OBJECTIVE: To evaluate the association of meat and dairy food consumption with subsequent risk of prostate cancer.
METHODS: In 1989, 3,892 men 35+ years old, who participated in CLUE II study of Washington County, MD, completed an abbreviated Block food frequency questionnaire. Intake of meat and dairy related foods was calculated using consumption frequency and portion size. Incident prostate cancer cases (n = 199) were ascertained through October 2004. Cox proportional hazards regression was used to calculate hazard ratios (HR) of total and advanced (SEER states three and four; n = 54) prostate cancer and 95% confidence intervals (CI) adjusted for age, BMI at age 21, and intake of energy, saturated fat, and tomato products.

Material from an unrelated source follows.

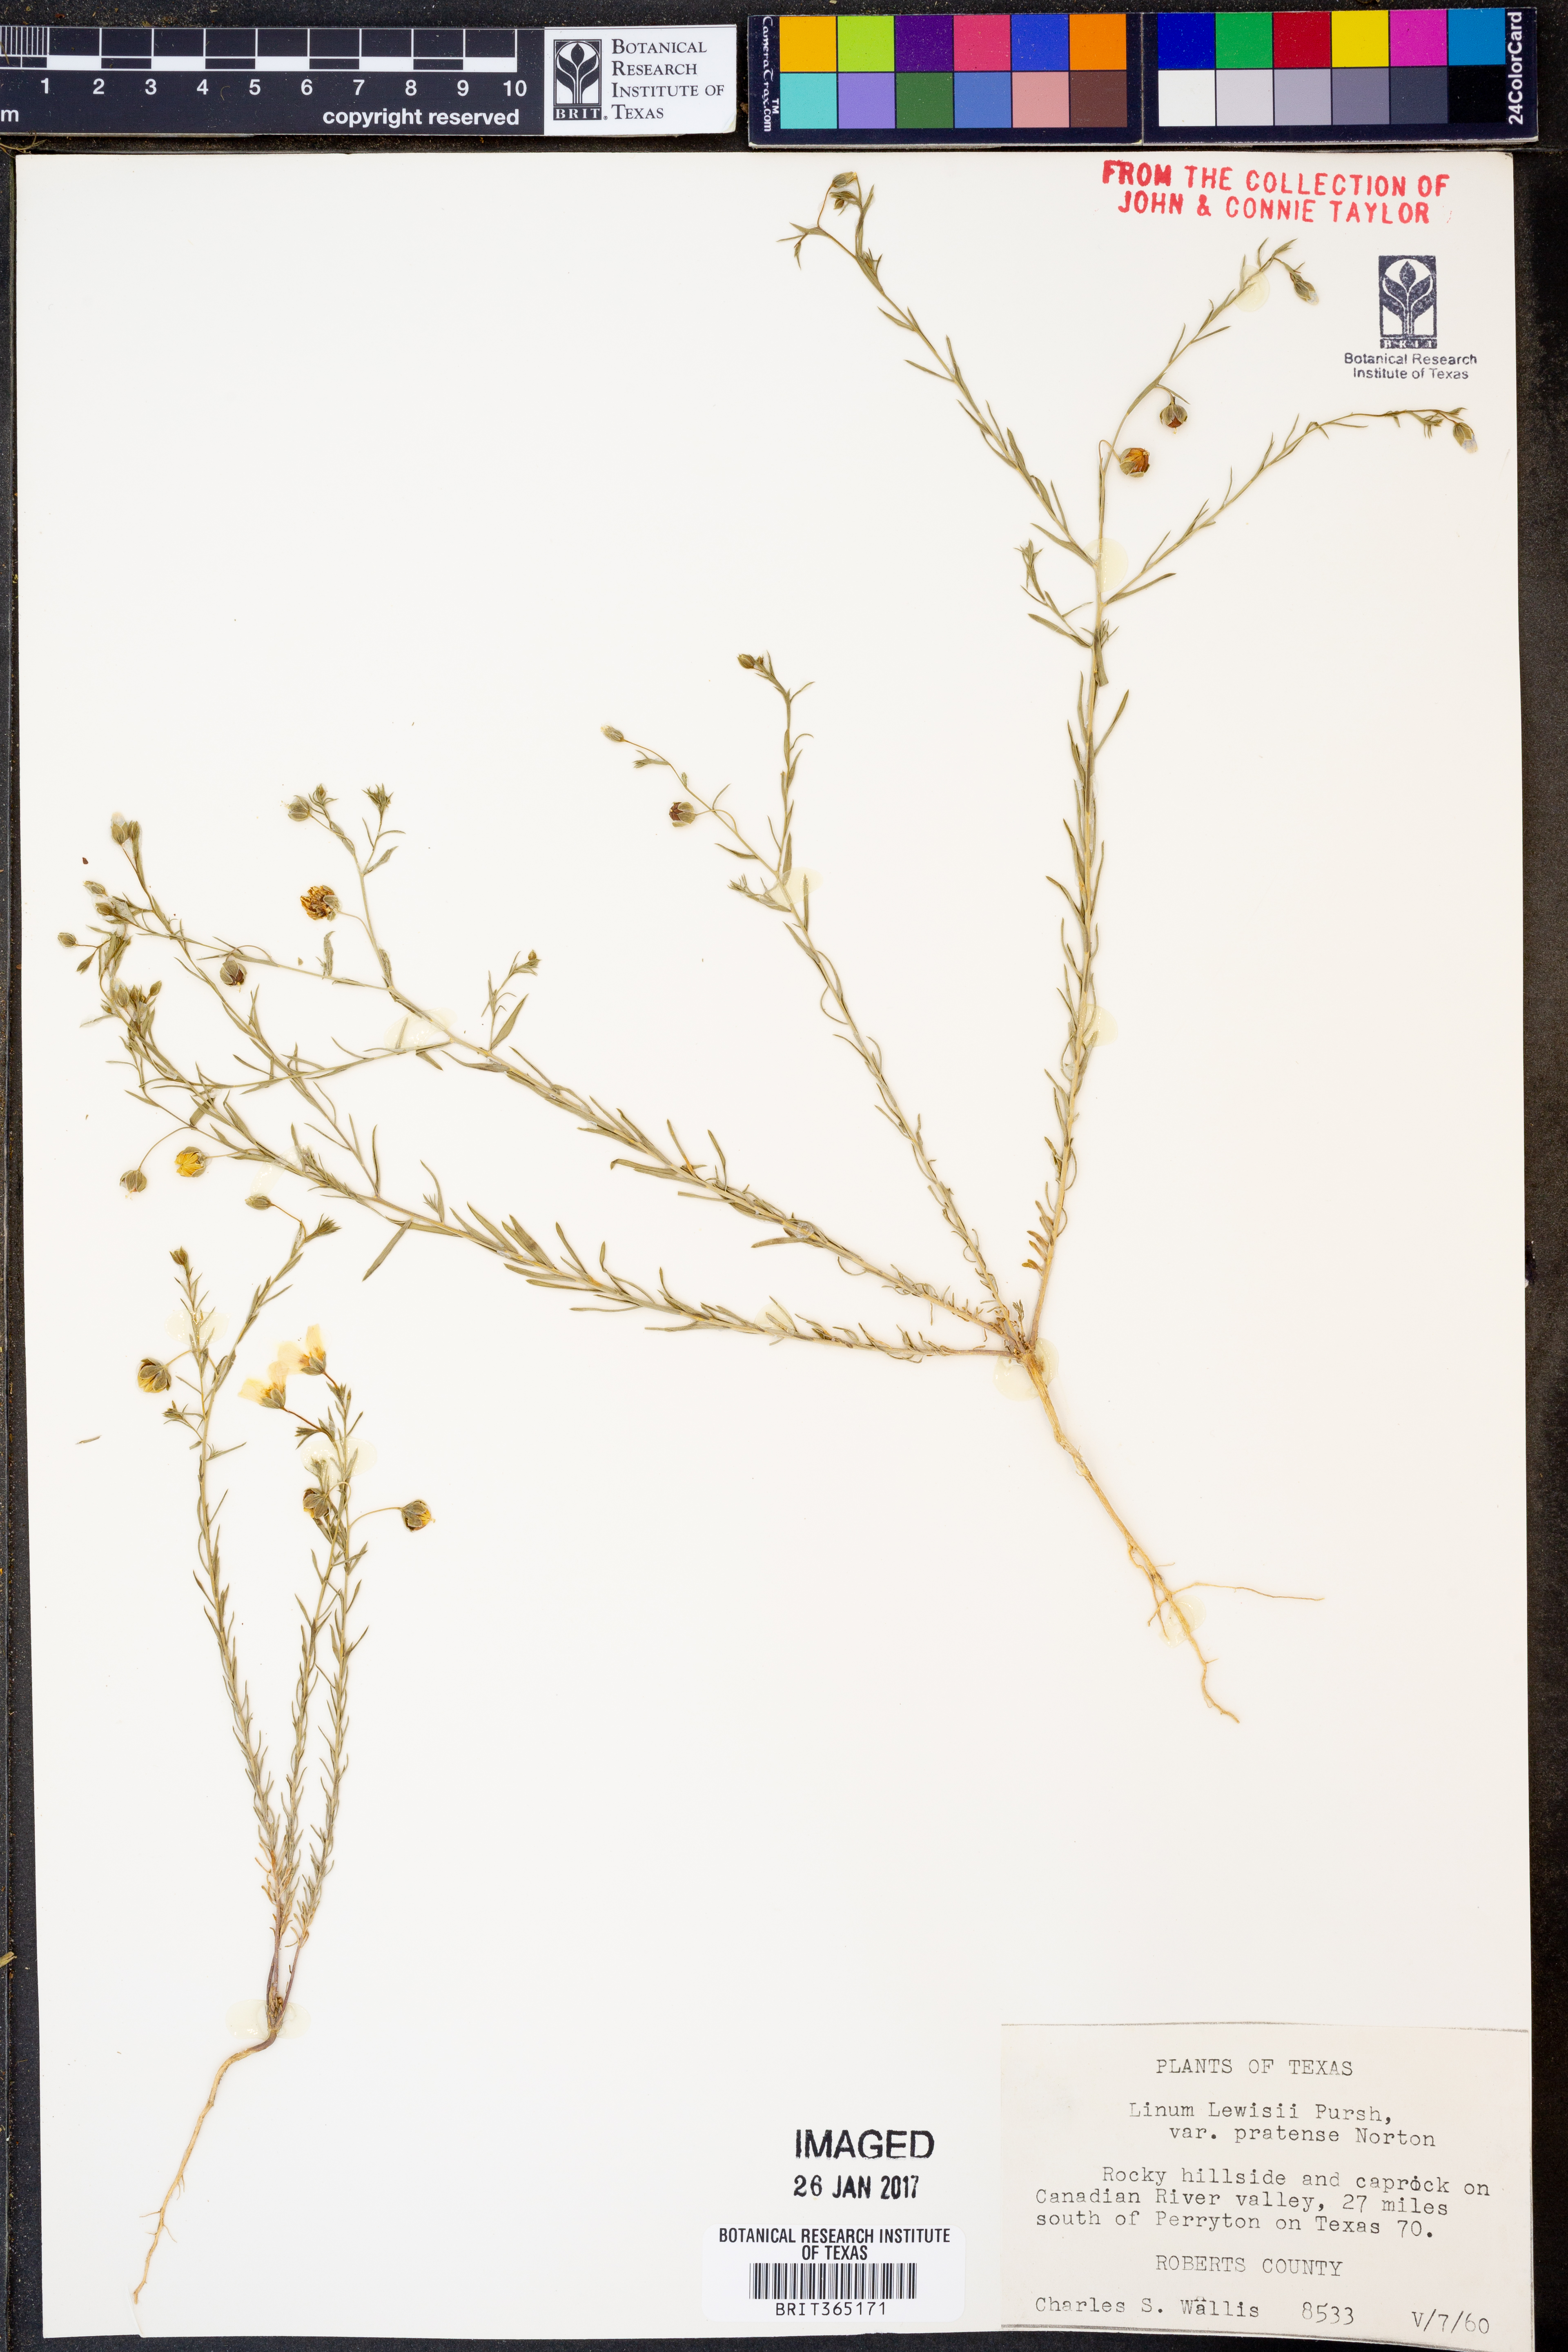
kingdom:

RESULTS: Intakes of total mean (HR = 0.90, 95% CI 0.60-1.33, comparing highest to lowest tertile) and red meat (HR = 0.87, 95% CI 0.59-1.32) were not statistically significantly associated with prostate cancer. However, processed meat consumption was associated with a non-statistically significant higher risk of total (5+ vs. < or =1 servings/week: HR = 2.24; 95% CI 0.90-5.59) prostate cancer. There was no association across tertiles of dairy or calcium with total prostate cancer, although compared tp < or =1 servings/week consumption of 5+ servings/week of dairy foods was associated with an increased risk of prostate cancer (HR = 1.65, 98% CI 1.02-2.66).

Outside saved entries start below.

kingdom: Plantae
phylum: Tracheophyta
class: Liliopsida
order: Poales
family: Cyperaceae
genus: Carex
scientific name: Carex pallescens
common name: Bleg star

CONCLUSION: Overall, consumption of processed meat, but not total meat or red meat, was associated with a possible increased risk of total prostate cancer in this prospective study. Higher intake of dairy foods but not calcium was positively associated with prostate cancer. Further investigation into the mechanisms by which processed meat and dairy consumption might increase the risk of prostate cancer is suggested.